Of course, in small solutions, like `strlen`, it does not matter in small functions (saying it as I'm the one who made Borland's `strlen` about 4 times faster.)

[sobriquet9]

You're arguing with a stopwatch. There was an interrupt triggered by hardware every 20 milliseconds. Interrupt handler then read accumulated data from the sensor, processed it, and updated display buffer directly. C code could do it in time, after I hand optimised it to use string operations that were supported by the CPU (but not the compiler). FORTH was not even close.

And it was much easier to write the rest of the logic (polling the keyboard, user interface, calculating necessary metrics) in plain C, using the expansive C standard library.

[juan_gandhi]

What I read here:
- you were. more comfortable with C than with Forth
- your Forth was not good enough to write fast code
- you didn't have enough experience with Forth to write ui and calculations in Forth.

Ok, but it's not the problem with Forth. Once we two, me and my colleague, had snapped together a drilling site simulator (including ui, sensors interactions, formulas interpretation (formulas entered by the user). We spent one week on it. Before that we spent three weeks writing a dedicated Forth system and drivers, all in Forth. And of course our code was pretty fast.

But again, we already had over a year of Forth experience, with our one Forth core, and with an experience of its industrial use (in drilling control).

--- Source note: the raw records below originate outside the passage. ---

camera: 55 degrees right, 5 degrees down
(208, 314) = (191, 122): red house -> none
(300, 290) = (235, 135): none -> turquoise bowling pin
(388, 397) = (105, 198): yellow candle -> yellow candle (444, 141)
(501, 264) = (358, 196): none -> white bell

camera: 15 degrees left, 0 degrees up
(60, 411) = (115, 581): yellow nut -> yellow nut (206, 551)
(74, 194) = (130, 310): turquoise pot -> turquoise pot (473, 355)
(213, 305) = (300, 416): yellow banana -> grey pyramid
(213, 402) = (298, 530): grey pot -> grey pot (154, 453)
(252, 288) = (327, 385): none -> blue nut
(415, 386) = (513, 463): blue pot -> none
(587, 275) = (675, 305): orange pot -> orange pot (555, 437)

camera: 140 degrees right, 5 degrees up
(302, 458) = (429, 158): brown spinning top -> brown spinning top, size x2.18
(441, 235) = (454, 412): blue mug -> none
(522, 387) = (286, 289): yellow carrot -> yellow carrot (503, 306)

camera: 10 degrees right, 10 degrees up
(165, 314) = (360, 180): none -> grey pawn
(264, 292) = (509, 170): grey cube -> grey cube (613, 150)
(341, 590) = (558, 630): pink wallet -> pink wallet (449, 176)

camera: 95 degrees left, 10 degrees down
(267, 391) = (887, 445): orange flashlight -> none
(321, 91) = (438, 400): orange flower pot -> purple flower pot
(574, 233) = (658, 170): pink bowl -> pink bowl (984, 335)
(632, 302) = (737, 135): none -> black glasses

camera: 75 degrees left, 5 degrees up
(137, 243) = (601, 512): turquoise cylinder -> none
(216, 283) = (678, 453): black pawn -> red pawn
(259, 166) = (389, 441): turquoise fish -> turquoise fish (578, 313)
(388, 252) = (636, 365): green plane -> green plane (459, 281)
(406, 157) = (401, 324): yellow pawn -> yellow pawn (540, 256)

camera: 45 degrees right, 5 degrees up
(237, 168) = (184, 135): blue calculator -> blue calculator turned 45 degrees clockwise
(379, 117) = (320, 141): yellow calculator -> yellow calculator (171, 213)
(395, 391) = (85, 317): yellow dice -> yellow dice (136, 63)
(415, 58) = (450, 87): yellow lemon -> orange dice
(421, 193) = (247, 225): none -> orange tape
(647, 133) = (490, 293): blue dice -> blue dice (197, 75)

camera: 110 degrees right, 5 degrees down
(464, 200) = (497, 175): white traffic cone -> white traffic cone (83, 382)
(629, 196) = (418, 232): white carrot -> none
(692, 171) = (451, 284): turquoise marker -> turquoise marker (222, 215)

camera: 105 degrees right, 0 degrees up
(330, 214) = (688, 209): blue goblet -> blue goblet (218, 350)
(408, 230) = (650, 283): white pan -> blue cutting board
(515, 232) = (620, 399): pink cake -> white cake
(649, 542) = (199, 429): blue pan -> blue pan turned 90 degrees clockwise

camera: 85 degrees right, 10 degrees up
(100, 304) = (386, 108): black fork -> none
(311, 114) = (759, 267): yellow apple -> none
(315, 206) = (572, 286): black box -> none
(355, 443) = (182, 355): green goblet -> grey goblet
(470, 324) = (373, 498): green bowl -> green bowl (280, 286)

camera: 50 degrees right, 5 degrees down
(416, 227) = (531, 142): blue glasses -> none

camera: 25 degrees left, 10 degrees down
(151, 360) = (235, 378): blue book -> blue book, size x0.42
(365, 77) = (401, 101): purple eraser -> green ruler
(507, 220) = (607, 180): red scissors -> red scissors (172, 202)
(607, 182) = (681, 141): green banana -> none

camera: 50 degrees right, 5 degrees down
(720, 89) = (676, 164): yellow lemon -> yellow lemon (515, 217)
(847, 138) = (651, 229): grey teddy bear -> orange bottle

What I want to say, that it's not about Forth at all, it's about one's tastes and experiences. Those days I could use C, and I've always respected C.

[sobriquet9]

My FORTH was as bad as my C or my assembler, but it does not really matter because the operation in question was so simple. There isn't that many ways to copy from one memory area to another. Whichever language you use, if your compiler does not convert the loop to string opcode and does not give you ability to do so, it's not going to be as fast. Back then there was no speculative execution so I could look up the number of clock ticks it would take from the opcode table, and even see read operations with oscilloscope to confirm. And it wasn't a small difference, it was the difference between a device that worked and device that didn't.

[juan_gandhi]

A more open mind may help solving problems.